==== Exercise passage

# Reshaping a Guitar Neck



## Drazden (Oct 26, 2007)

Hello, you shiny happy people,

It's almost 1am, and I figure I'd better share with you my plans for the rest of the winter. I'm going to buy an SG very soon, either a '61 reissue or a Special Faded. Now, the Special Faded is about 1/3 the cost of the '61 reissue, if not less. 

I love the cosmetics of the Special Faded, especially the brown with the ebony fretboard and moon inlays. But I hate the big, thick baseball bat neck on these. 

How difficult is it to reshape a guitar neck--not one finished with anything, just hit with the stain that Gibson uses on the Faded series? I've got the 'donor' neck in my Gibson Gordie Johnson--I would want to duplicate that on the Faded. 

What sort of tools do I need to make this work? It'd save me a bunch of money to buy a Special and customize it as opposed to ante up for a '61 RI. This is for a gigging guitar, so I'm just going to beat the hell out of it anyway.

========

■ Activity A: Arrange the lines in the records as a numbered list, starting at the line that contains "cent stake in" and ending at the line that contains "the properties before", leaving out any blank lines.
The records are unrelated to the guitar neck thread.

==== Material supplied

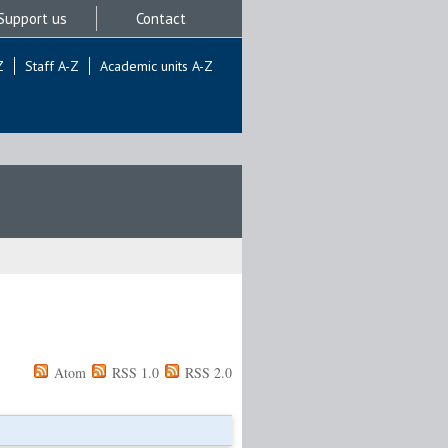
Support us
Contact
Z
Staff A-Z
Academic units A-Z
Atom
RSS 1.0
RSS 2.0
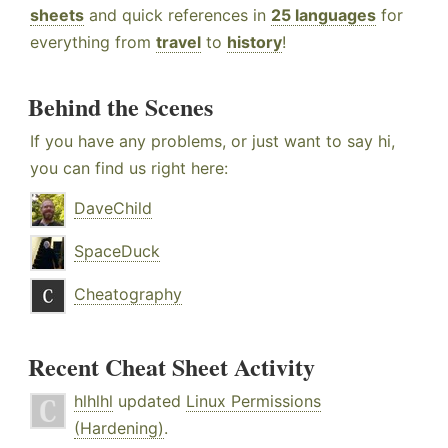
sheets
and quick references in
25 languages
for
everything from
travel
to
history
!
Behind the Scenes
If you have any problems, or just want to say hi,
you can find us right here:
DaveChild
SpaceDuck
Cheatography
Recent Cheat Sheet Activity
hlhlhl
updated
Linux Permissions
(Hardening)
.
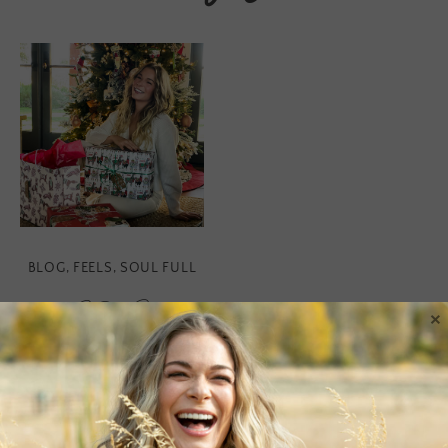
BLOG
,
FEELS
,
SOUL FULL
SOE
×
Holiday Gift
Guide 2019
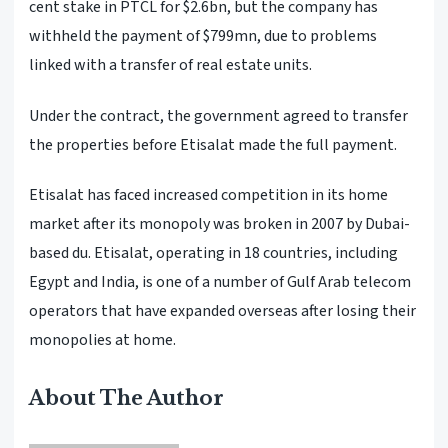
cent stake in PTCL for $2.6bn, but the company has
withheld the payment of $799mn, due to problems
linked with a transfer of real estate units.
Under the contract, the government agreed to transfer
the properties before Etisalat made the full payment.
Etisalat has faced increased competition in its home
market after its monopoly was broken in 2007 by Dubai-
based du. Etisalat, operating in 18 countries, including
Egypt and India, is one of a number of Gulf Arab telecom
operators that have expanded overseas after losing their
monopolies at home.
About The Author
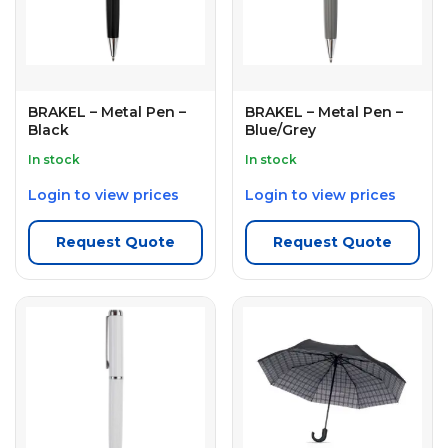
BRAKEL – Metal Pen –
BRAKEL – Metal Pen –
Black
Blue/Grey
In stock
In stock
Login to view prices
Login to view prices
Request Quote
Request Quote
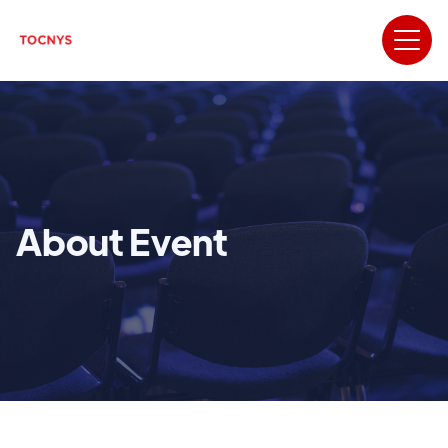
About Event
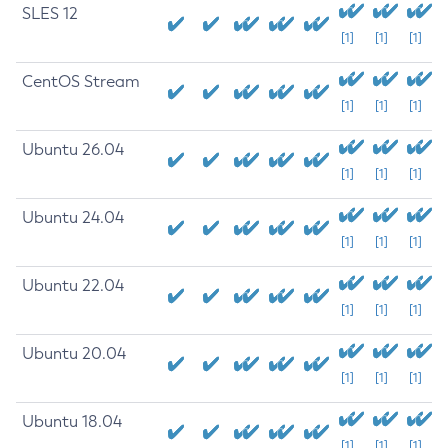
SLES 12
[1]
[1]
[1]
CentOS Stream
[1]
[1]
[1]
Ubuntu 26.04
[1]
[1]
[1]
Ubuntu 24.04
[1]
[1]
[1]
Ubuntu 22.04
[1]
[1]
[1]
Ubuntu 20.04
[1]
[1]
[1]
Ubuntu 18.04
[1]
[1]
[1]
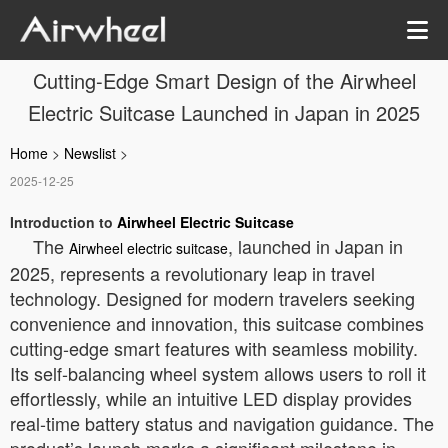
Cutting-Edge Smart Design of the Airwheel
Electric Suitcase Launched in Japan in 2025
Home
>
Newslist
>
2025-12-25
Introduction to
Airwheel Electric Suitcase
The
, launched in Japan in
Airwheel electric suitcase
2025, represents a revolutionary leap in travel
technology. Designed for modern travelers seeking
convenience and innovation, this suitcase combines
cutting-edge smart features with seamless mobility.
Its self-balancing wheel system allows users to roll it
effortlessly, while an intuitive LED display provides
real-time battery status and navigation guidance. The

========

■ Activity B: In the guitar neck thread, which guitar holds the "donor" neck whose shape the poster wants to copy?

■ Task answer A:
1. cent stake in PTCL for $2.6bn, but the company has
2. withheld the payment of $799mn, due to problems
3. linked with a transfer of real estate units.
4. Under the contract, the government agreed to transfer
5. the properties before Etisalat made the full payment.

■ Task answer B: The poster's Gibson Gordie Johnson.